Misery Called Life wrote:MTM was the sole problematic issue. But isn't MTM accounting only incorporated with investment banks for contingent liabilities?
AIG's collapse was entirely due to MTM, as the businesses were working fine, but they failed a collateral call.
What about commercial banks. Do they do incorporate MTM? In UAE there are many many debt issues. Very few are actually accessible to the general public. These debt issues are normally purchased by large investment companies in turn owned by Sheiks and other very wealthy investors.
Besides as far as interbank lending in the middle east is concerned Repo rates are still pretty high in Saudi and UAE. And there are no signs of a cut.
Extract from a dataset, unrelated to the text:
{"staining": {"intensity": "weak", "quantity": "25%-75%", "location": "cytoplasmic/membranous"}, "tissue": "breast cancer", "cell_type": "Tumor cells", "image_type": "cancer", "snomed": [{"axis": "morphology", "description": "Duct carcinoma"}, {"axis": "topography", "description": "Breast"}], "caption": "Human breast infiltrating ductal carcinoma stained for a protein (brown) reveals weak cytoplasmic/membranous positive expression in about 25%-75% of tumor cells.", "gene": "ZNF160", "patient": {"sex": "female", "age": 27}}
So the lending has to be spruced by accounting changes(asking for trouble since I'm not sure how widespread MTM is over here) or shoring up capital bases through debt issues.
MTM the sole problematic cause of this crisis?
You sound like a real Keynesian boogy now, thinking in your own streetcorner
There is nothing inherently wrong with marking assets on market value. Its actually the way of a free market mechanism as bad risks are being dealt with immediately and healthy risks being rewarded.
But, having said that, its true that this was necessary to get a breather as the entire economic system was under pressure because of the non transparant derivatives trade that was breaking the system apart.
The real problem was easy credit by enlarge due to FED policies.
Government involvement is the real problem. They appoint the FED and use their influence to cuddle the voter with pork spending.